PROVIDED DATA:
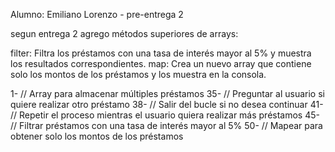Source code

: Alumno: Emiliano Lorenzo -
pre-entrega 2 

segun entrega 2
agrego métodos superiores de arrays:

filter: Filtra los préstamos con una tasa de interés mayor al 5% y muestra los resultados correspondientes.
map: Crea un nuevo array que contiene solo los montos de los préstamos y los muestra en la consola.



1- // Array para almacenar múltiples préstamos
35- // Preguntar al usuario si quiere realizar otro préstamo
38- // Salir del bucle si no desea continuar
41- // Repetir el proceso mientras el usuario quiera realizar más préstamos
45- // Filtrar préstamos con una tasa de interés mayor al 5%
50-  // Mapear para obtener solo los montos de los préstamos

PROBLEM TO SOLVE: In the listing above, the line containing "agrego métodos superiores" and all lines after it are to be restated word for word.

REPLY:
agrego métodos superiores de arrays:

filter: Filtra los préstamos con una tasa de interés mayor al 5% y muestra los resultados correspondientes.
map: Crea un nuevo array que contiene solo los montos de los préstamos y los muestra en la consola.



1- // Array para almacenar múltiples préstamos
35- // Preguntar al usuario si quiere realizar otro préstamo
38- // Salir del bucle si no desea continuar
41- // Repetir el proceso mientras el usuario quiera realizar más préstamos
45- // Filtrar préstamos con una tasa de interés mayor al 5%
50-  // Mapear para obtener solo los montos de los préstamos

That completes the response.